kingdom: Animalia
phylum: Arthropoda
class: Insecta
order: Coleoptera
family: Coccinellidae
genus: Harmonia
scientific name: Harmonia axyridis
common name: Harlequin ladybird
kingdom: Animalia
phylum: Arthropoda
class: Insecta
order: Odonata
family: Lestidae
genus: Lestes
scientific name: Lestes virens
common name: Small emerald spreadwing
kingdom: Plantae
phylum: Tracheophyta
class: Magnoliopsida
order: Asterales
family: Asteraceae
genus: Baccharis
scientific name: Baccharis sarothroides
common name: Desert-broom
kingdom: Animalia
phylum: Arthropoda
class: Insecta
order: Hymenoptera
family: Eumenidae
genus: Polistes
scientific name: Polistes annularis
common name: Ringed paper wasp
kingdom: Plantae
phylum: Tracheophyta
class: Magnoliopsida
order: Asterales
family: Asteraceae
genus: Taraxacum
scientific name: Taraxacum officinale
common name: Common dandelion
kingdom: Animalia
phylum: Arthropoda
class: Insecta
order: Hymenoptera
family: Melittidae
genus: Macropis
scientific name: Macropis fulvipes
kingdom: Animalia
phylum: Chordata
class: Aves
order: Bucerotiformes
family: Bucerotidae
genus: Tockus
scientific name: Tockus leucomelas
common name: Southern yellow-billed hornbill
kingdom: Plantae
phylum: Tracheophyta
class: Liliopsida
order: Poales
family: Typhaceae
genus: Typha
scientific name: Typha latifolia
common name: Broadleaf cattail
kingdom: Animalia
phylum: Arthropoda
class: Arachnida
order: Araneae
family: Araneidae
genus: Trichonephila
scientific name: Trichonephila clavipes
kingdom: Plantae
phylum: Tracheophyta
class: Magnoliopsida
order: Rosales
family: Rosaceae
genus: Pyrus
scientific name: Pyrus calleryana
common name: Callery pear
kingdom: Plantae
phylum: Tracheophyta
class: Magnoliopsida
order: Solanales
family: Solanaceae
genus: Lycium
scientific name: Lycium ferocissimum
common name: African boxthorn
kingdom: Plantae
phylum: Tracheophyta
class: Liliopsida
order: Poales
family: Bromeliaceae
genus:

• [WHAT IS ASKED]: Could you format every line of the records above as one numbered list, leaving out any blank lines?

• [ANSWER TO THE EXERCISE]:
1. kingdom: Animalia
2. phylum: Arthropoda
3. class: Insecta
4. order: Coleoptera
5. family: Coccinellidae
6. genus: Harmonia
7. scientific name: Harmonia axyridis
8. common name: Harlequin ladybird
9. kingdom: Animalia
10. phylum: Arthropoda
11. class: Insecta
12. order: Odonata
13. family: Lestidae
14. genus: Lestes
15. scientific name: Lestes virens
16. common name: Small emerald spreadwing
17. kingdom: Plantae
18. phylum: Tracheophyta
19. class: Magnoliopsida
20. order: Asterales
21. family: Asteraceae
22. genus: Baccharis
23. scientific name: Baccharis sarothroides
24. common name: Desert-broom
25. kingdom: Animalia
26. phylum: Arthropoda
27. class: Insecta
28. order: Hymenoptera
29. family: Eumenidae
30. genus: Polistes
31. scientific name: Polistes annularis
32. common name: Ringed paper wasp
33. kingdom: Plantae
34. phylum: Tracheophyta
35. class: Magnoliopsida
36. order: Asterales
37. family: Asteraceae
38. genus: Taraxacum
39. scientific name: Taraxacum officinale
40. common name: Common dandelion
41. kingdom: Animalia
42. phylum: Arthropoda
43. class: Insecta
44. order: Hymenoptera
45. family: Melittidae
46. genus: Macropis
47. scientific name: Macropis fulvipes
48. kingdom: Animalia
49. phylum: Chordata
50. class: Aves
51. order: Bucerotiformes
52. family: Bucerotidae
53. genus: Tockus
54. scientific name: Tockus leucomelas
55. common name: Southern yellow-billed hornbill
56. kingdom: Plantae
57. phylum: Tracheophyta
58. class: Liliopsida
59. order: Poales
60. family: Typhaceae
61. genus: Typha
62. scientific name: Typha latifolia
63. common name: Broadleaf cattail
64. kingdom: Animalia
65. phylum: Arthropoda
66. class: Arachnida
67. order: Araneae
68. family: Araneidae
69. genus: Trichonephila
70. scientific name: Trichonephila clavipes
71. kingdom: Plantae
72. phylum: Tracheophyta
73. class: Magnoliopsida
74. order: Rosales
75. family: Rosaceae
76. genus: Pyrus
77. scientific name: Pyrus calleryana
78. common name: Callery pear
79. kingdom: Plantae
80. phylum: Tracheophyta
81. class: Magnoliopsida
82. order: Solanales
83. family: Solanaceae
84. genus: Lycium
85. scientific name: Lycium ferocissimum
86. common name: African boxthorn
87. kingdom: Plantae
88. phylum: Tracheophyta
89. class: Liliopsida
90. order: Poales
91. family: Bromeliaceae
92. genus:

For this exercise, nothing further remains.